I completely support closing link-and-a-quote OPs in other forums, FWIW. I wish the mods would crack down on it a little more as a matter of fact, in other forums.

That’s not quite true. Some other threads are considered too mundane, but it’s rare. I’ve closed a few threads for being too pointless, although I’m not modding in MPSIMS these days, and so have other mods there.

This has to be the worst modding explanation ever. Only months on the job and you have exceeded all that has gone before. I’ll teach him a lesson be cutting off all discussion. That will show him not to start a thread that cannot be discussed. Damn, Twix, stop trying to read minds, you are not that good at it. Doomed threads will disappear on their own, mods need not kill the already dead. If, just a small maybe if, the thread stays on top, then it’s ok, no matter your prejudices.

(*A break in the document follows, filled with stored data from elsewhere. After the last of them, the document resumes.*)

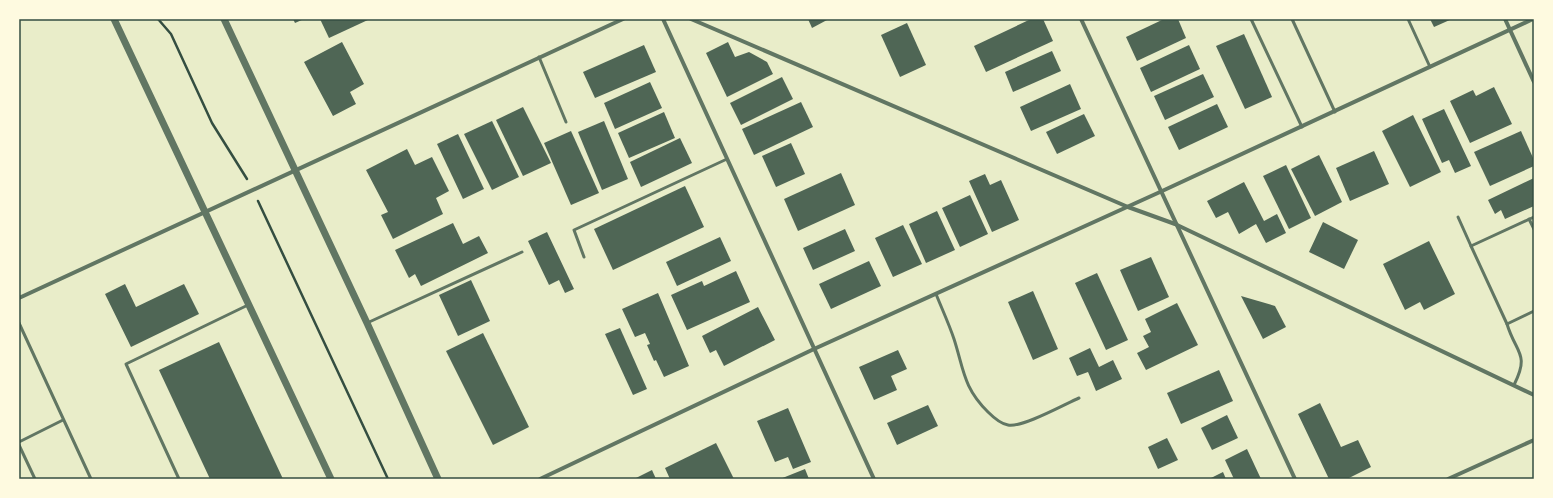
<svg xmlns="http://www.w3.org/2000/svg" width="1553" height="498" viewBox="0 0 1553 498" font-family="'Work Sans',sans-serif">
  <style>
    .building { fill: #4f6655 }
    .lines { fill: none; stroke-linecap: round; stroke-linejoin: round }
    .path { stroke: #344e41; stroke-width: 2.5 }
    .service { stroke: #617663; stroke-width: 3 }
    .minor { stroke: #617663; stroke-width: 4 }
    .tertiary { stroke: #617663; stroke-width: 7 }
    .neatline { fill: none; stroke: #344e41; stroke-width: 1.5 }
  </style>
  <rect width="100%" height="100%" fill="#e9edc9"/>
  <!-- building -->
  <g class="building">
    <polygon points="293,19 304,19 295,23"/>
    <polygon points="320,19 370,19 329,38"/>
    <polygon points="808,19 827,19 827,20 812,28"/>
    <polygon points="1031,19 1043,19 1053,41 986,72 974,46"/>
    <polygon points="1164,19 1178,19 1186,38 1137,61 1126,37"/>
    <polygon points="1430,19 1452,19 1434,27"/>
    <polygon points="907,23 926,65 900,77 881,35"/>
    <polygon points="1244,34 1272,97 1245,109 1216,46"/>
    <polygon points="342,42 364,84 350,92 356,104 333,116 304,62"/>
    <polygon points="728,42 735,57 749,52 767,62 773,74 727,97 706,53"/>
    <polygon points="644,45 656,72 595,98 583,72"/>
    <polygon points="1189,45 1200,69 1151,92 1140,68"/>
    <polygon points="1052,51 1061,71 1013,92 1005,72"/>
    <polygon points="1203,74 1214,97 1165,120 1154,96"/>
    <polygon points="782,77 793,99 741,125 730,103"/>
    <polygon points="650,82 662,108 615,129 604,103"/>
    <polygon points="1070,84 1081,109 1031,131 1020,107"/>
    <polygon points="1494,87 1512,124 1470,143 1450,101 1473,90 1476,96"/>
    <polygon points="801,102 813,127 754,155 742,129"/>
    <polygon points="1217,104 1228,127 1179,150 1168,127"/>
    <polygon points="523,107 551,163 523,176 496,120"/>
    <polygon points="1444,109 1471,166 1455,173 1449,160 1442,163 1422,119"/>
    <polygon points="664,112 675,138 629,158 618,133"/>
    <polygon points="1084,114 1095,136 1057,154 1046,132"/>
    <polygon points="1413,115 1441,172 1410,187 1382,131"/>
    <polygon points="492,121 519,177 492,190 464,134"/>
    <polygon points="604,121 628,179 602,190 578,132"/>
    <polygon points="571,131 599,193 571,205 544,143"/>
    <polygon points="1521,131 1534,160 1534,166 1490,186 1474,152"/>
    <polygon points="458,134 484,189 463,199 437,144"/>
    <polygon points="680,138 692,163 641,187 630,162"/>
    <polygon points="791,143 805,174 776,187 762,156"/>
    <polygon points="407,149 415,165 432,157 449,191 436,198 443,214 393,239 381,215 388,212 366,170"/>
    <polygon points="1374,151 1389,184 1350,201 1336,168"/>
    <polygon points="1319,155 1342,202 1315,216 1291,169"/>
    <polygon points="1286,165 1311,218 1289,229 1263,176"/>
    <polygon points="841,173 855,205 798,231 784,199"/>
    <polygon points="985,174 990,185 1001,180 1019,220 992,232 969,181"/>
    <polygon points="1534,178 1534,206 1505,219 1501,210 1495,214 1488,200"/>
    <polygon points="1244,182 1264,221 1277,214 1286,233 1266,243 1256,224 1239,234 1228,212 1216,218 1207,201"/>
    <polygon points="685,186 704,227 613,270 594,229"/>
    <polygon points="970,195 988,234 960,247 942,208"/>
    <polygon points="937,211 955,250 926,263 909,224"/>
    <polygon points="1323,222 1358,240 1344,269 1309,252"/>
    <polygon points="453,223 463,244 479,236 488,253 421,286 415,274 409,278 395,250"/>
    <polygon points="903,225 922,264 893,277 875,238"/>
    <polygon points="845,229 855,251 813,270 803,248"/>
    <polygon points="547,232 574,289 565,293 559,280 549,285 528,241"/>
    <polygon points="720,237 731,261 677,286 666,262"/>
    <polygon points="1429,241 1455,294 1424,310 1420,302 1405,310 1383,264"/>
    <polygon points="1151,257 1169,297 1138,311 1120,270"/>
    <polygon points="869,261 881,286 831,309 819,284"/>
    <polygon points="736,271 750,302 687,330 671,295 702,281 704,286"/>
    <polygon points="1097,273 1128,340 1106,350 1075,283"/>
    <polygon points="471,280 490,321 458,336 439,295"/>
    <polygon points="125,284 136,307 184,284 199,314 131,347 105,294"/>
    <polygon points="1033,291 1058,349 1033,360 1008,302"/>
    <polygon points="658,293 689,366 664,377 656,360 654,361 647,345 650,344 645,333 635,337 622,309"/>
    <polygon points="1241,296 1275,306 1286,327 1263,339"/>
    <polygon points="1177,303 1198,345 1146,370 1137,353 1149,347 1143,336 1151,332 1145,319"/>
    <polygon points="758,307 775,340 724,366 716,350 710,353 702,336"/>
    <polygon points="620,328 647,389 633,395 605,334"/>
    <polygon points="483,333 529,427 493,445 446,351"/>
    <polygon points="219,342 283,479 210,479 159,370"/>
    <polygon points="1090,348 1099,367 1113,360 1122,379 1096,391 1088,372 1077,376 1069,358"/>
    <polygon points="898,350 907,369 891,376 897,390 874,400 859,367"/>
    <polygon points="1219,370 1233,401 1181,424 1167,393"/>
    <polygon points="1320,403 1341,447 1358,440 1371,467 1347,479 1329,479 1298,414"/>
    <polygon points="928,405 938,426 897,445 887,423"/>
    <polygon points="788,408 811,462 793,469 788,457 775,462 757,421"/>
    <polygon points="1227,415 1238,438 1212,450 1201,428"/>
    <polygon points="1167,438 1178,460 1158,469 1148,447"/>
    <polygon points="716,443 734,479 670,479 665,468"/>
    <polygon points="1247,449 1261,479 1234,479 1225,460"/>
    <polygon points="805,469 809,479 780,479"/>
    <polygon points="652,470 656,479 634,479"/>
    <polygon points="1223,472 1226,479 1209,479"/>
  </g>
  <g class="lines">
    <!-- path -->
    <g class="path">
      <polyline points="158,19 171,34 212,123 247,179"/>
      <polyline points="258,201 388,479"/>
    </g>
    <!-- service -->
    <g class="service">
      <polyline points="1251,19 1302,127"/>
      <polyline points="1292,19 1335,112"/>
      <polyline points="1408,19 1430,67"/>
      <polyline points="539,57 566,122"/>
      <polyline points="1458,217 1471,246"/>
      <polyline points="1534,217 1471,246 1507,324 1534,311"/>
      <polyline points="1529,219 1534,229"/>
      <polyline points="584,257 574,230 727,159"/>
      <path d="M936,294C942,309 949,324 954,339C964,370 963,387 988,412C994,418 1001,424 1008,425C1022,428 1065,404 1079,398"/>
      <polyline points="19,323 91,479"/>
      <polyline points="367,323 522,252"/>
      <path d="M1507,324C1516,354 1530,353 1514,385"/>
      <polyline points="19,442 63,420"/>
      <polyline points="19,445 35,479"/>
      <polyline points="179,479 126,364 248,305"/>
    </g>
    <!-- minor -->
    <g class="minor">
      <polyline points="663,19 874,479"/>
      <polyline points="691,19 1128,207 1175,224 1534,395"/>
      <polyline points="1081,19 1295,479"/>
      <polyline points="1505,19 1534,82"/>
      <polyline points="19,298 623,19"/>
      <polyline points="540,479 814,349 1160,192 1533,19"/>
      <polyline points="1448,479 1534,440"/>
    </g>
    <!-- tertiary -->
    <g class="tertiary">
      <polyline points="114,19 331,479"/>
      <polyline points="224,19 367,323 438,479"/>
    </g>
  </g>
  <!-- border -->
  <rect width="1553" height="498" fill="none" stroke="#fefae0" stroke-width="40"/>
  <rect x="20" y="20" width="1513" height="458" class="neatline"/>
</svg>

But a link is content. It’s there, and it has stuff (although that stuff is somewhere else). It may not be content enough for other forums, but in the one explicitly made for general mundanity? It does pass that threshold, IMHO and clearly in the opinions of many others here. And if no-one does bother to click the link and respond, the thread will die without any artificial barriers.

That’s pretty much then giving reasoning though not to ban spam-bots that just drop a link and leave.

Then we could argue that maybe the spam-bots have a valid link that could be of interest to someone, and could spark discussions. Why ban them for content-less posts? Just because they’re promoting something?

I can only assume this is meant as sarcasm.

On the off chance it isn’t, it is pretty easy spot cases like this and it is entirely appropriate to delete those posts. Besides, there must be a rule about posting ads in threads, right?

I’m happy that the Mods are trying to discourage this type of posting, because it’s obnoxious. I have noticed that astro very often starts (and then abandons) threads that are basically just a link. That’s what Delicious is for. This is a message board, and if some people cannot be bothered to post an actual message then they shouldn’t expect to have their threads remain open.

Lately, the last year or so, it’s getting increasingly harder to pick up on some of the “bot” posts, some of which are by actual humans(probably working for $10/day).

They quite often aren’t posting ads but are “content” spammers.

Ah, for the good old days, when you knew what “spam” was.

I’m ignorant about this. What’s the point? What do they get from doing this?